* [What to work on]: Should an entry contain an image, omit it and repeat the rest exactly.

[[ Material supplied open ]]

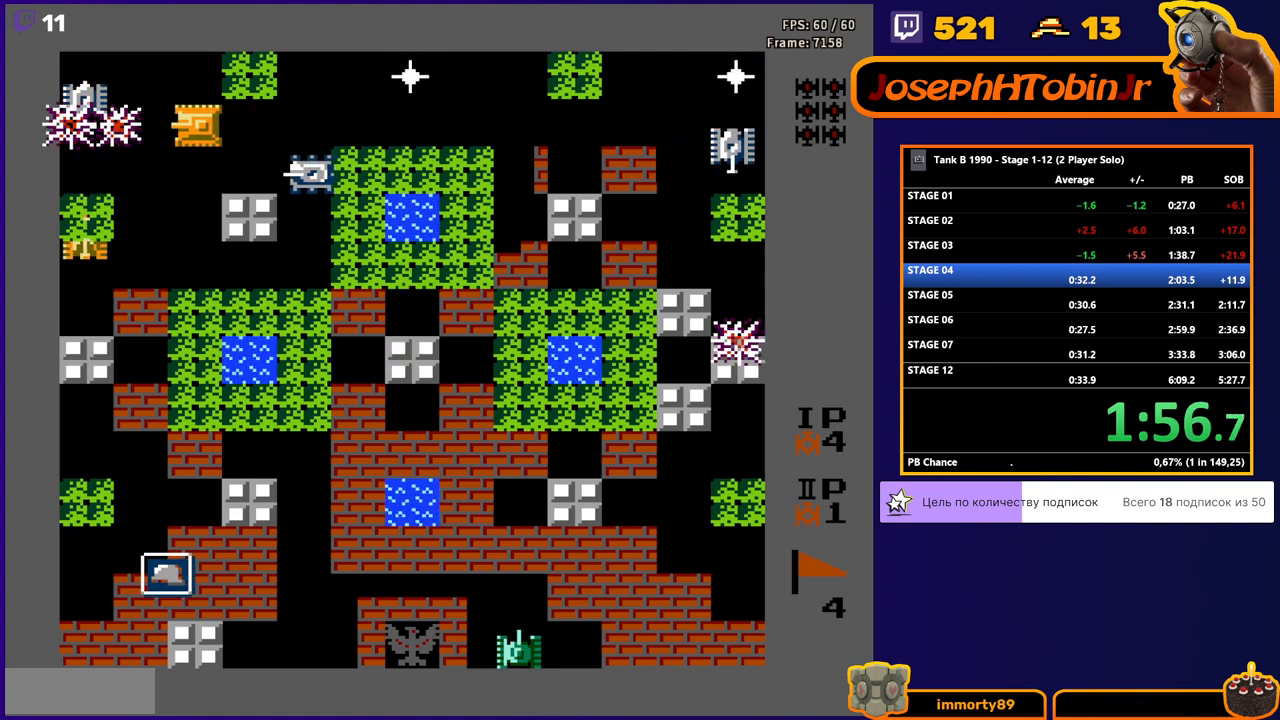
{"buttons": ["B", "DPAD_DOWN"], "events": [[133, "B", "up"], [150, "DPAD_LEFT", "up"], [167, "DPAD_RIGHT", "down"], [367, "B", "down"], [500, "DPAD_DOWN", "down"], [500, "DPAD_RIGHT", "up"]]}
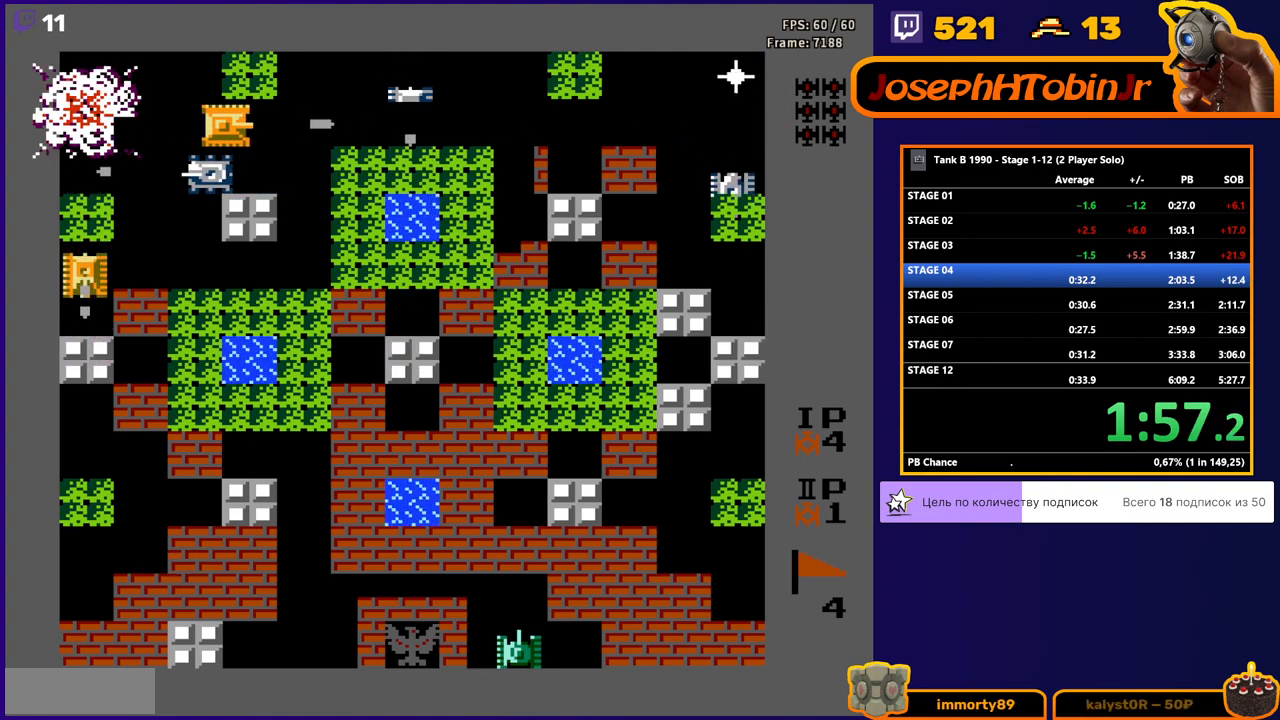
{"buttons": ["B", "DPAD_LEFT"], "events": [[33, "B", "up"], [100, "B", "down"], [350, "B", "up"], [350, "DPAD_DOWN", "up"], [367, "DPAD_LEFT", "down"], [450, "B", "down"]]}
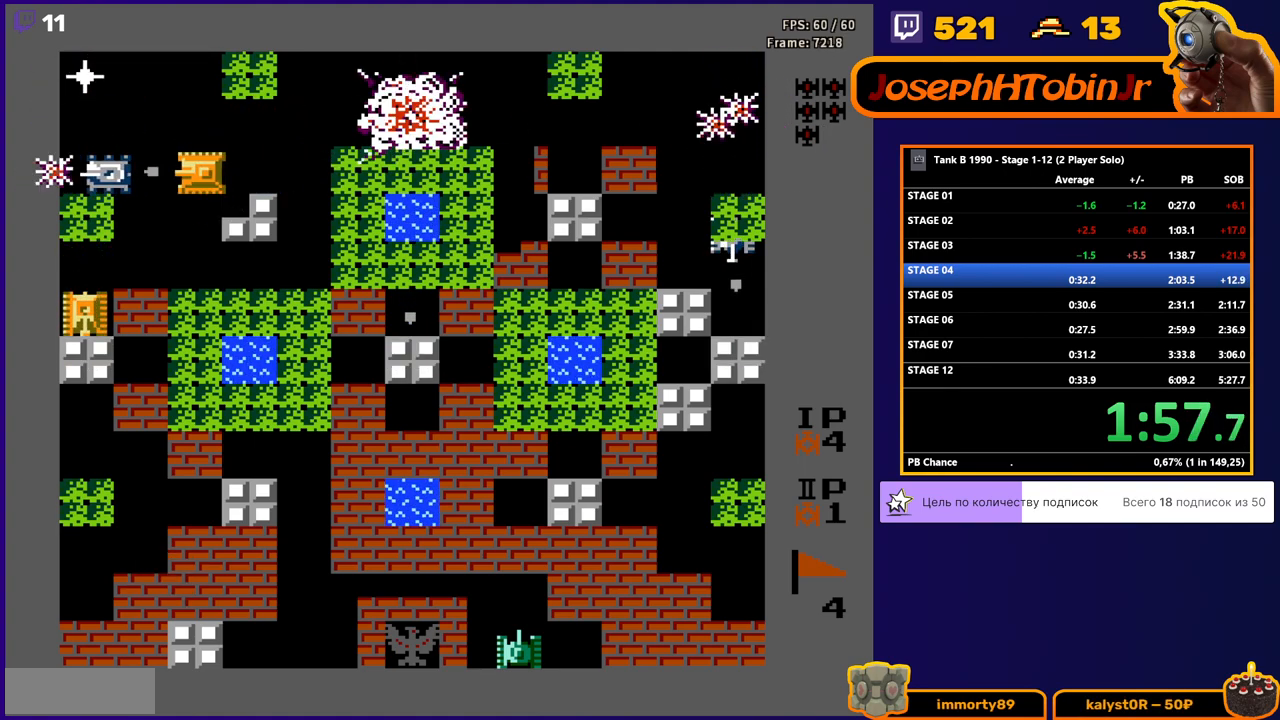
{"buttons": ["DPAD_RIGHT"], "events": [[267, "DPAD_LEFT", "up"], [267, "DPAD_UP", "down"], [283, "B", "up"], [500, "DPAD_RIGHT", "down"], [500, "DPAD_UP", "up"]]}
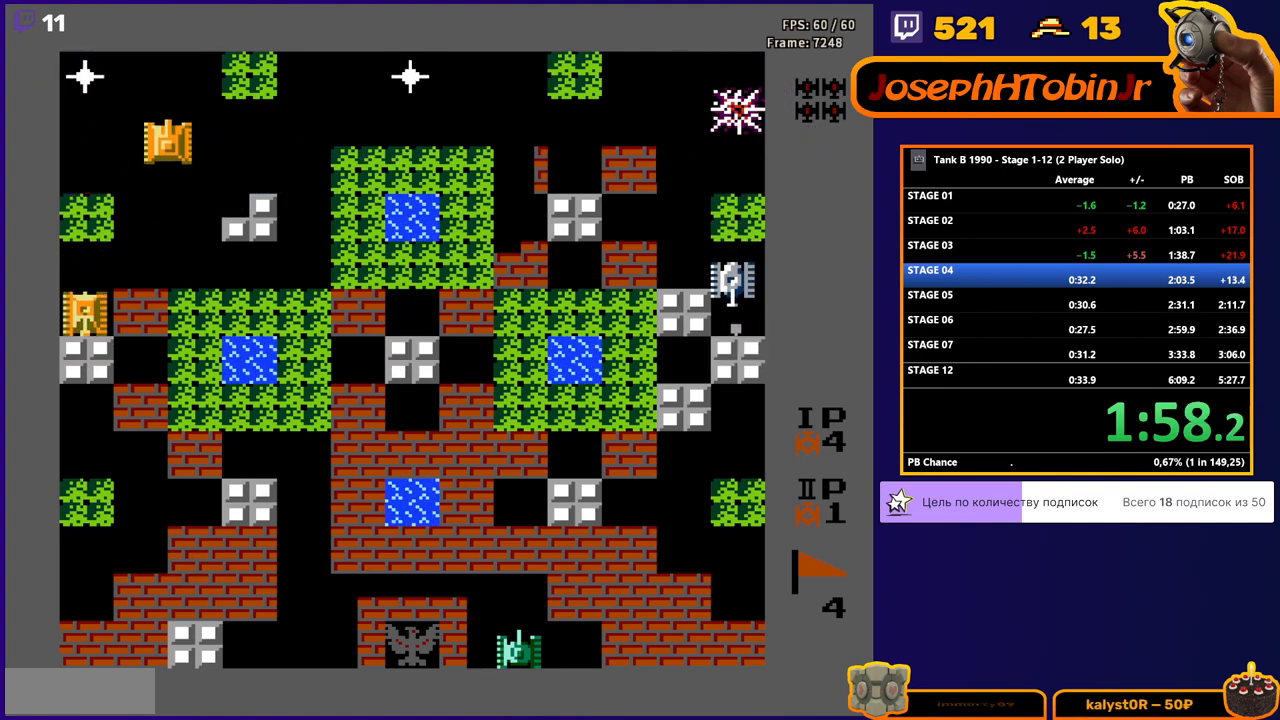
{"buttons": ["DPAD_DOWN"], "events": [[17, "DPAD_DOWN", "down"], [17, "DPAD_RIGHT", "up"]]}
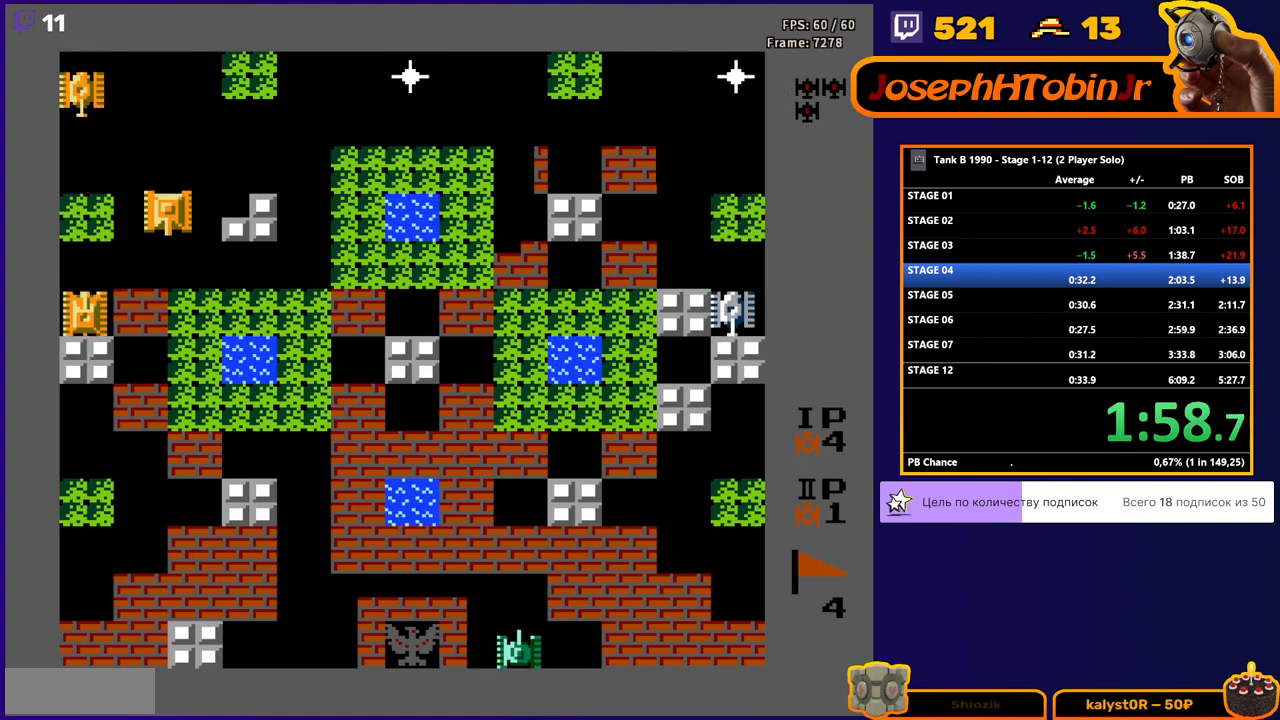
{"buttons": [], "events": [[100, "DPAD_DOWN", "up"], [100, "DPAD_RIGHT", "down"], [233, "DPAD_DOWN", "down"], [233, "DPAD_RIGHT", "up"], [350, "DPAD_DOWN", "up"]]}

[[ Material supplied closed ]]

* [Written answer]:
{"buttons": ["B", "DPAD_DOWN"], "events": [[133, "B", "up"], [150, "DPAD_LEFT", "up"], [167, "DPAD_RIGHT", "down"], [367, "B", "down"], [500, "DPAD_DOWN", "down"], [500, "DPAD_RIGHT", "up"]]}
{"buttons": ["B", "DPAD_LEFT"], "events": [[33, "B", "up"], [100, "B", "down"], [350, "B", "up"], [350, "DPAD_DOWN", "up"], [367, "DPAD_LEFT", "down"], [450, "B", "down"]]}
{"buttons": ["DPAD_RIGHT"], "events": [[267, "DPAD_LEFT", "up"], [267, "DPAD_UP", "down"], [283, "B", "up"], [500, "DPAD_RIGHT", "down"], [500, "DPAD_UP", "up"]]}
{"buttons": ["DPAD_DOWN"], "events": [[17, "DPAD_DOWN", "down"], [17, "DPAD_RIGHT", "up"]]}
{"buttons": [], "events": [[100, "DPAD_DOWN", "up"], [100, "DPAD_RIGHT", "down"], [233, "DPAD_DOWN", "down"], [233, "DPAD_RIGHT", "up"], [350, "DPAD_DOWN", "up"]]}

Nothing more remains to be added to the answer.